Question

prove that the quadratic equations x square +ax-4=0 has distinct real roots​

Answer 1

Given Question :-

• Prove that the quadratic equations x² +ax-4=0 has distinct real roots

Answer

Given :-

• A quadratic equation x² + ax - 4 = 0.

To Prove :-

• Equation x² + ax - 4 = 0 has distinct real roots.

Concept Used :-

Concept Used :- Nature of roots :-

Let us consider a quadratic equation ax² + bx + c = 0, then nature of roots of quadratic equation depends upon Discriminant (D) of the quadratic equation.

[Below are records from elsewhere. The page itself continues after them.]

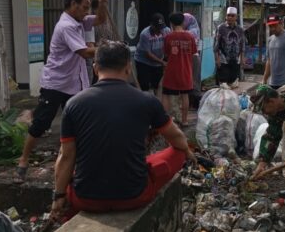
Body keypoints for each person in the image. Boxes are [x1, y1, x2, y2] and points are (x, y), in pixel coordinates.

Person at [50, 41, 196, 216]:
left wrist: (58, 196)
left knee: (73, 168)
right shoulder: (147, 101)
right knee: (179, 151)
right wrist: (188, 152)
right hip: (135, 196)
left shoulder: (73, 104)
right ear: (128, 68)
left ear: (96, 69)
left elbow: (66, 156)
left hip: (86, 199)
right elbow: (176, 137)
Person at [15, 0, 109, 182]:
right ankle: (23, 160)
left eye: (88, 8)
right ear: (73, 4)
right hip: (55, 84)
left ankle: (70, 161)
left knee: (77, 123)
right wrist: (109, 49)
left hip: (74, 83)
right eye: (84, 7)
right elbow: (84, 52)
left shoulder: (80, 21)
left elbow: (100, 20)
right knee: (41, 124)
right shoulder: (65, 26)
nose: (86, 12)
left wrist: (103, 3)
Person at [162, 13, 198, 126]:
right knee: (185, 95)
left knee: (166, 95)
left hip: (171, 71)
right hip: (186, 71)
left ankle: (166, 121)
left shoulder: (168, 37)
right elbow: (193, 52)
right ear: (183, 23)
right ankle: (184, 120)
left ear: (171, 24)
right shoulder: (190, 37)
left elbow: (166, 53)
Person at [134, 13, 171, 97]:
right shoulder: (145, 34)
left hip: (158, 61)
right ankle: (144, 102)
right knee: (144, 84)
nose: (159, 30)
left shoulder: (167, 31)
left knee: (157, 84)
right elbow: (148, 54)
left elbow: (169, 46)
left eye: (161, 28)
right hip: (143, 61)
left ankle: (156, 102)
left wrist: (167, 59)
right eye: (157, 28)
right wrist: (162, 62)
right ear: (152, 25)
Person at [214, 6, 245, 85]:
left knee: (233, 83)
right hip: (223, 60)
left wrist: (242, 58)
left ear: (236, 17)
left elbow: (242, 45)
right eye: (228, 15)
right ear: (226, 16)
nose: (230, 17)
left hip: (235, 60)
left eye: (232, 15)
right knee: (223, 84)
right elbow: (216, 45)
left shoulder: (240, 30)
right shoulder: (221, 28)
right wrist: (217, 59)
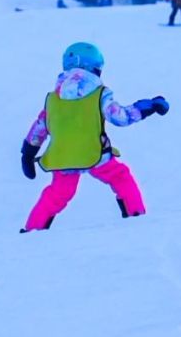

• If Discriminant, D > 0, then roots of the equation are real and unequal or distinct real roots.

• If Discriminant, D = 0, then roots of the equation are real and equal.

• If Discriminant, D < 0, then roots of the equation are unreal or complex or imaginary.

Where,

• Discriminant, D = b² - 4ac

CALCULATION :-

Given

• A quadratic equation x² + ax - 4 = 0

Now,

• On comparing the given quadratic equation with ax² + bx + c = 0,

we get

• a = 1

• b = a

• c = - 4

Now,

• Discriminant (D) of quadratic equation is evaluated as

$\rm :\longmapsto\:Discriminant \: (D) = {b}^{2} - 4ac$

$\rm :\longmapsto\:Discriminant \: (D) = {a}^{2} - 4 \times (1) \times ( - 4)$

$\rm :\implies\:Discriminant \: (D) = {a}^{2} + 16$

$\bf\implies \:Discriminant \: (D) > 0$

$\boxed{ \because \: \bf \: as \: a \in \: real \: number \: so \: {a}^{2} \geqslant 0\implies\: {a}^{2} + 16 > 0 }$

• Hence, roots of x² + ax - 4 = 0 are real and distinct.

${\boxed{\boxed{\bf{Hence, Proved}}}}$